What you need to do –
1. In the Avoid the Square puzzle text, which "n choose k" counts appear in the Solution section, and what value is given for each?
2. Could you extend the Avoid the Square puzzle text, starting right after the second of the two checks it lists?

This puzzle is part of the Matt Parker's Maths Puzzles series.

Avoid the Square

Avoid the Square is a game for two players, played on a grid of squares. Players take turns placing a counter in the grid and have to avoid creating a square out of their own counters. For example, in the following game on a 3 x 3 grid, the player marked by x must place a counter.

 _________________
|     |     |     |
|  x  |  o  |  x  |
|_____|_____|_____|
|     |     |     |
|     |     |  o  |
|_____|_____|_____|
|     |     |     |
|     |  o  |  x  |
|_____|_____|_____|

However, they cannot place a counter in the bottom left square as it would create a square, so they place their counter in the middle.

 _________________
|     |     |     |
|  x  |  o  |  x  |
|_____|_____|_____|
|     |     |     |
|     |  x  |  o  |
|_____|_____|_____|
|     |     |     |
|     |  o  |  x  |
|_____|_____|_____|

Now the player marked by o must place a counter, but they cannot place it in the middle left square, as it would create a square, so they must play in the bottom left corner.

 _________________
|     |     |     |
|  x  |  o  |  x  |
|_____|_____|_____|
|     |     |     |
|     |  x  |  o  |
|_____|_____|_____|
|     |     |     |
|  o  |  o  |  x  |
|_____|_____|_____|

The final player x can now place a counter in the last remaining square to draw the game.

 _________________
|     |     |     |
|  x  |  o  |  x  |
|_____|_____|_____|
|     |     |     |
|  x  |  x  |  o  |
|_____|_____|_____|
|     |     |     |
|  o  |  o  |  x  |
|_____|_____|_____|

The grid is now completely filled with counters and no four counters form a square.

Question

Is there a game that ends in a draw on a 5 x 5 grid?

Solution

If there was such a game, then there would be 13 x tokens and 12 o tokens on the final board. A naiive solution would be to check every single board and check if it avoids creating any squares of x or o. There are 25 choose 13 (5200300) boards, and for each board there would be 13 choose 4 (715) possible x squares and 12 choose 4 (495) possible o squares to check.

This is not ideal however, as if there is a square of tokens in a given board, then there will be many other boards that we will check containing the exact same square (the square being fixed and the others free gives 21 choose 9 = 293930 boards with the same square!) which is a big waste of time. Instead of checking all boards, we can instead start with an empty board, and attempt to put the counters on the board one by one using a programming paradigm known as backtracking. When we are at a space on the board, we can attempt to place a certain tile checking two things:

  1. Are there too many of the given tile on the board already; and
  2. Does the new counter form a square with any of the the other similar tokens already on the board.

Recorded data
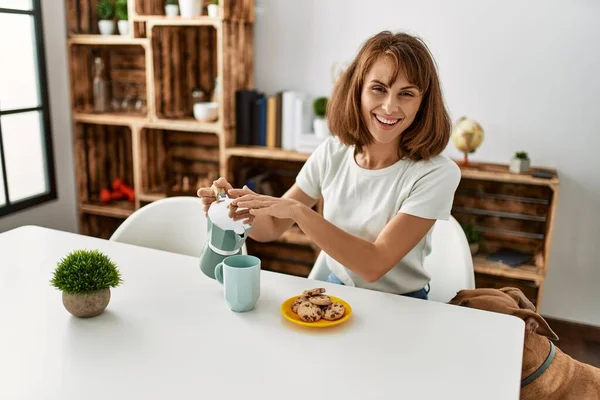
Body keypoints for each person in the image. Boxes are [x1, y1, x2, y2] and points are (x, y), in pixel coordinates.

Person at [197, 31, 460, 300]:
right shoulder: (333, 152)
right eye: (378, 88)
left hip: (403, 305)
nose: (390, 106)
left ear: (423, 104)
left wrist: (299, 212)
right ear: (357, 90)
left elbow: (374, 265)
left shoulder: (436, 174)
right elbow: (272, 228)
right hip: (335, 293)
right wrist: (237, 208)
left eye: (406, 94)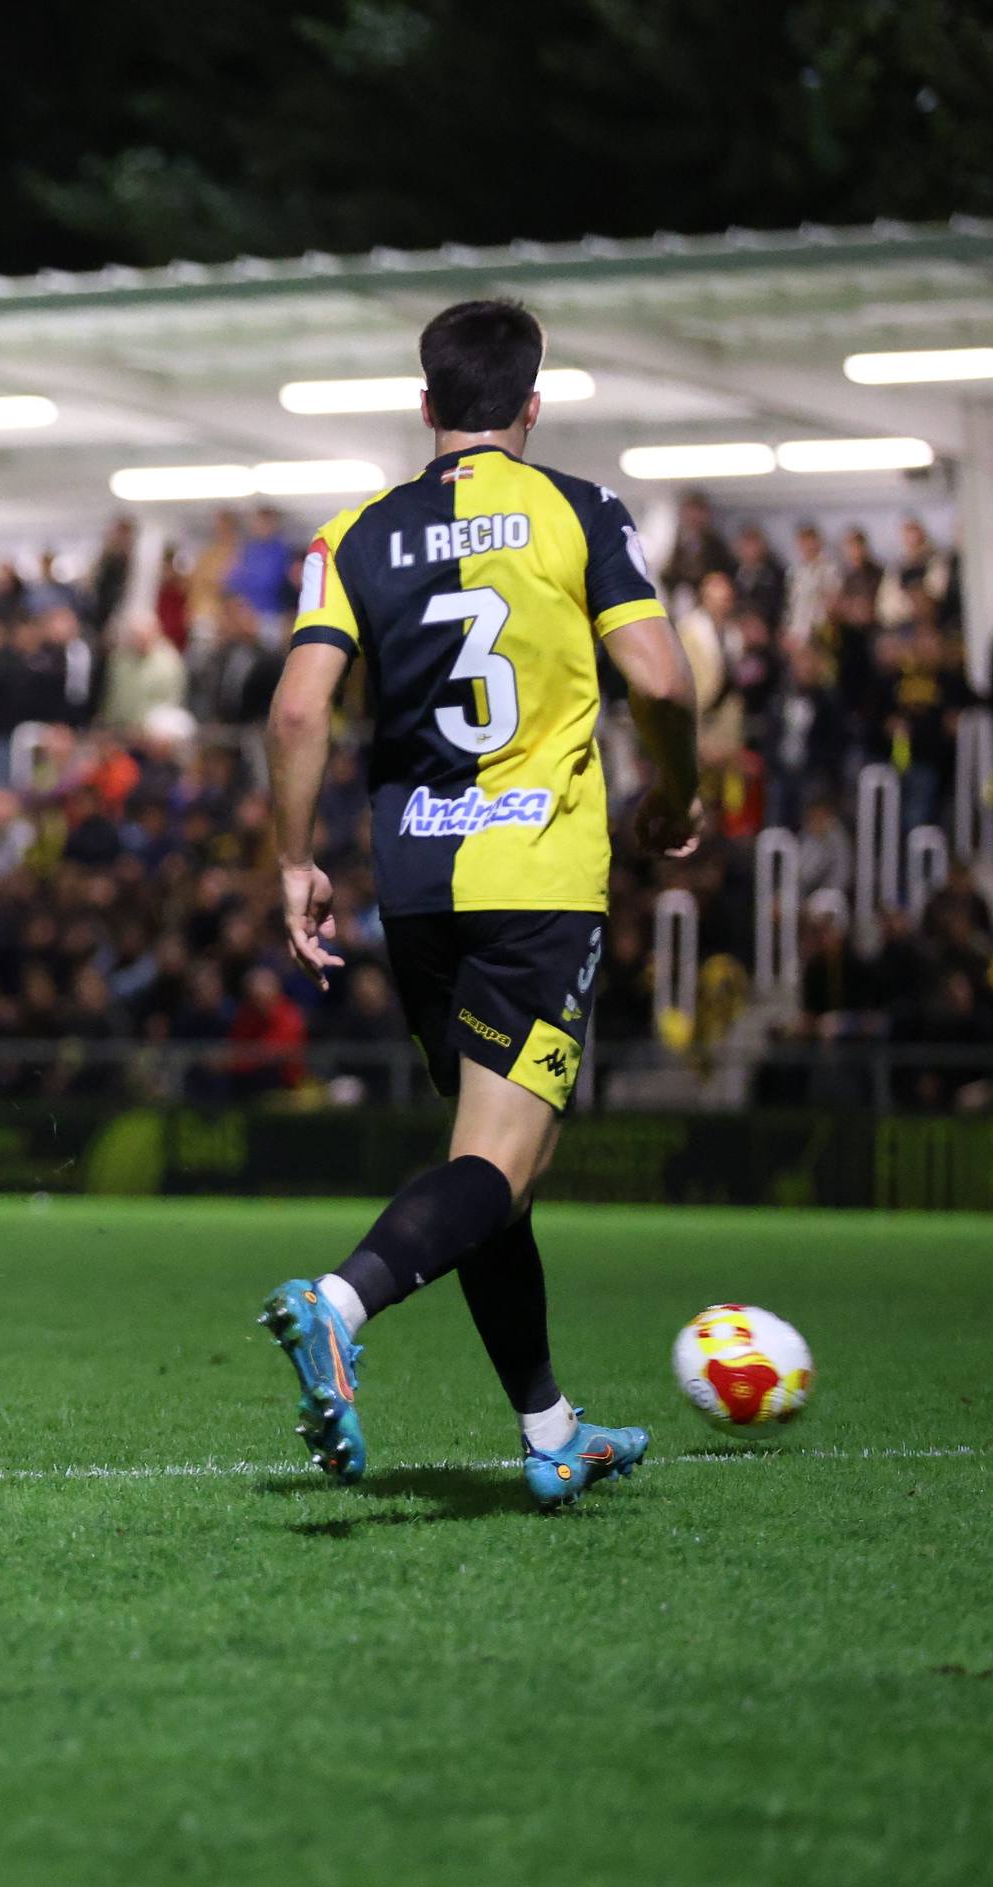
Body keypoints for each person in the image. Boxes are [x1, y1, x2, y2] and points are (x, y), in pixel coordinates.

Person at [261, 299, 703, 1511]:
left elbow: (298, 711)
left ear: (423, 405)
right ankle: (339, 1304)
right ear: (530, 404)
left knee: (484, 1162)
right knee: (500, 1165)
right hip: (536, 885)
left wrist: (291, 859)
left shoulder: (351, 533)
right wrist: (676, 787)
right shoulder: (576, 509)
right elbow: (658, 677)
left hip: (415, 891)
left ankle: (551, 1428)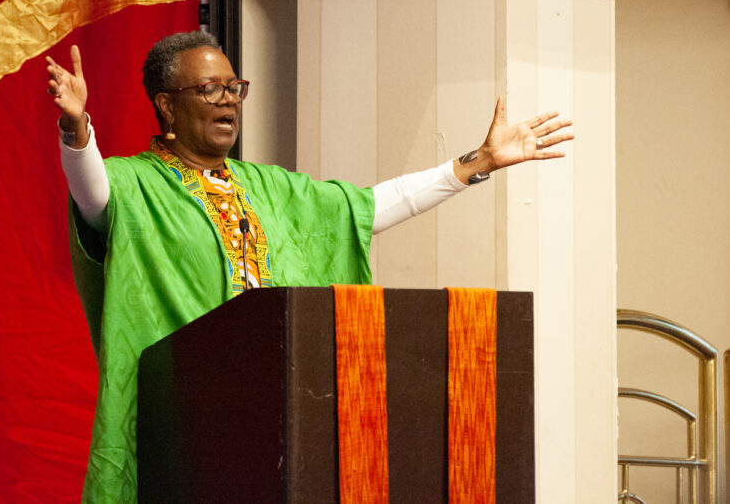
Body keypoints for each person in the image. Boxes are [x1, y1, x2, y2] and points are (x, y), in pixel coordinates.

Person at [46, 30, 572, 502]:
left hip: (277, 418)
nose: (228, 100)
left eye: (234, 88)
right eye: (209, 89)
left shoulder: (272, 189)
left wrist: (476, 163)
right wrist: (77, 132)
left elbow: (365, 208)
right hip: (185, 423)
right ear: (166, 105)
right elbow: (92, 193)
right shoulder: (133, 184)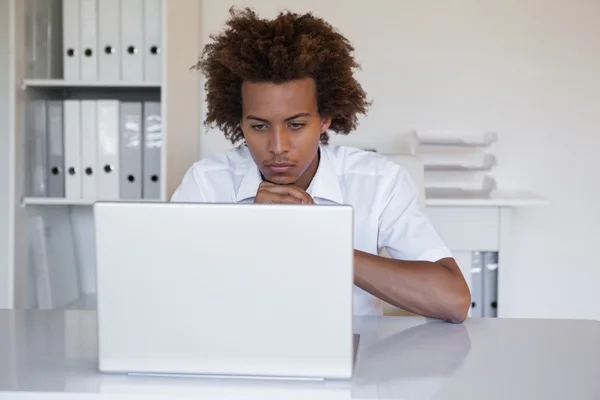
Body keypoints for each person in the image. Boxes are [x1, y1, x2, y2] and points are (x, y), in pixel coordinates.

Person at [171, 7, 471, 323]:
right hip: (237, 352)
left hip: (354, 359)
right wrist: (248, 230)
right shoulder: (206, 183)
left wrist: (322, 243)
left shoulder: (378, 181)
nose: (277, 146)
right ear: (240, 123)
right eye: (259, 126)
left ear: (325, 118)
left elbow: (452, 300)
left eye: (296, 125)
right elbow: (168, 292)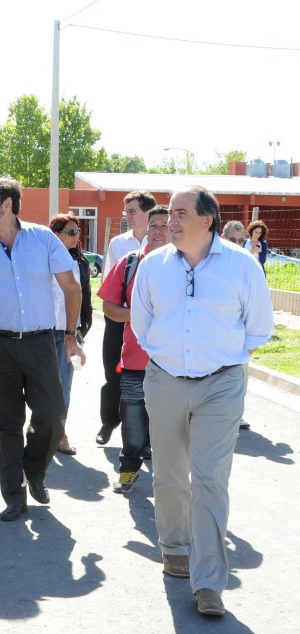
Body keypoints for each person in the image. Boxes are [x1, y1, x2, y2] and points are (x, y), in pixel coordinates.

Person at [132, 186, 273, 617]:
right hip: (165, 380)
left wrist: (223, 360)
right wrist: (173, 356)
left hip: (221, 385)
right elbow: (142, 325)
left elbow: (259, 328)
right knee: (171, 473)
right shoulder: (153, 265)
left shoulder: (242, 266)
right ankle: (174, 548)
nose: (169, 221)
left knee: (210, 479)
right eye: (168, 213)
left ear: (208, 219)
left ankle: (209, 581)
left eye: (180, 213)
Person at [0, 178, 86, 522]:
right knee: (6, 423)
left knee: (53, 415)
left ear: (7, 204)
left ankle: (34, 468)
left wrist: (70, 334)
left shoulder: (43, 239)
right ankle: (14, 495)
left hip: (42, 342)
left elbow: (72, 289)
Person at [97, 206, 170, 494]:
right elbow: (109, 307)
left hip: (175, 364)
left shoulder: (186, 265)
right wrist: (140, 314)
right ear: (146, 228)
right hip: (135, 361)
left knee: (172, 426)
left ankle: (170, 481)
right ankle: (128, 470)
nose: (159, 230)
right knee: (133, 420)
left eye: (166, 225)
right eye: (154, 224)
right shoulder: (128, 263)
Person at [97, 191, 156, 446]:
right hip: (120, 319)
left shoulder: (165, 241)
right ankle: (109, 422)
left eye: (132, 211)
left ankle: (145, 436)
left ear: (148, 213)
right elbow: (108, 283)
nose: (127, 216)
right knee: (113, 373)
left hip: (153, 324)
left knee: (148, 376)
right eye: (126, 211)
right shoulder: (118, 244)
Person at [48, 214, 93, 455]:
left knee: (63, 386)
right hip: (44, 332)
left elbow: (83, 296)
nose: (77, 237)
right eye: (71, 232)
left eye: (78, 232)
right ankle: (41, 428)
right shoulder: (42, 259)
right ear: (56, 234)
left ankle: (60, 434)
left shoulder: (80, 262)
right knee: (42, 386)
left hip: (69, 333)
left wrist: (79, 330)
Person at [222, 220, 251, 430]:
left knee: (240, 377)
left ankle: (236, 414)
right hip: (215, 333)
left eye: (241, 240)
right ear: (223, 238)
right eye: (233, 239)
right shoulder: (211, 259)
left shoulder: (248, 263)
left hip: (239, 333)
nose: (237, 244)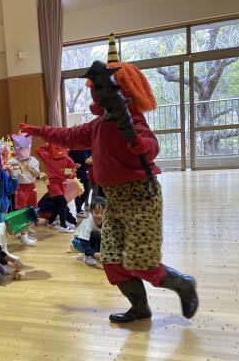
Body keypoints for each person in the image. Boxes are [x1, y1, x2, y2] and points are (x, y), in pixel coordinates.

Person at [19, 34, 198, 324]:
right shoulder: (98, 125)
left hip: (141, 197)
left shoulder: (133, 120)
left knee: (142, 263)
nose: (95, 96)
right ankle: (140, 308)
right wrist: (38, 130)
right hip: (115, 200)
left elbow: (151, 145)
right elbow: (69, 136)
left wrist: (139, 144)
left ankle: (183, 284)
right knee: (113, 260)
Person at [35, 142, 77, 233]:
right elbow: (38, 150)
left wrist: (69, 173)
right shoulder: (48, 156)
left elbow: (73, 172)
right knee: (62, 202)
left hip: (62, 184)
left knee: (58, 205)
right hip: (52, 184)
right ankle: (63, 225)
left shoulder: (67, 159)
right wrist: (48, 144)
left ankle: (51, 222)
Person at [11, 132, 39, 245]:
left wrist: (28, 168)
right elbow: (10, 175)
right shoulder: (13, 161)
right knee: (22, 212)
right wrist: (15, 167)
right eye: (20, 147)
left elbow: (37, 174)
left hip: (31, 186)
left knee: (31, 210)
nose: (23, 149)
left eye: (26, 147)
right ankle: (23, 236)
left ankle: (25, 230)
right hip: (20, 187)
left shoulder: (33, 160)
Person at [72, 197, 107, 267]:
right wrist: (94, 253)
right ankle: (88, 256)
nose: (99, 215)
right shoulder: (88, 223)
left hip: (89, 241)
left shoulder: (105, 221)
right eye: (96, 213)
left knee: (102, 235)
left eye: (102, 213)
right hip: (79, 243)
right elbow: (84, 242)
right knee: (96, 234)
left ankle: (95, 254)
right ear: (91, 211)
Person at [69, 149, 92, 217]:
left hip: (84, 173)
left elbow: (90, 159)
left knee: (87, 191)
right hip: (76, 174)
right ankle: (78, 210)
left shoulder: (87, 149)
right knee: (78, 192)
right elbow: (67, 162)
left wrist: (90, 162)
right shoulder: (73, 150)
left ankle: (79, 208)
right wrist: (74, 165)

Replies –
1.
- 25 choose 13 = 5200300
- 13 choose 4 = 715
- 12 choose 4 = 495
- 21 choose 9 = 293930

2.
The first condition is calculated easily enough, by keeping a count of how many counters of each type remain and decreasing the count when using a counter. The second condition could be implemented naiively by checking each group of three similar counters on the board and seeing if they form a square with the new counter. A better solution would be checking the areas of the board that form squares with the current tile position and making sure they have at least one different counter.

With this code we can seen that the number of solution for an n * n grid are as follows:

n Number of Solutions
1 1
2 6
3 92
4 2094
5 2704
6 24
7 0
8 0

The number of solutions here is slightly inflated, as reflections and rotations of a given board are also counted.

Both 7 x 7 and 8 x 8 boards have 0 solutions. We can take away the first condition that we must have half x and o tokens, but are still no solutions. Thus there are no games that end in a draw on an n x n grid where n is greater than or equal to 7.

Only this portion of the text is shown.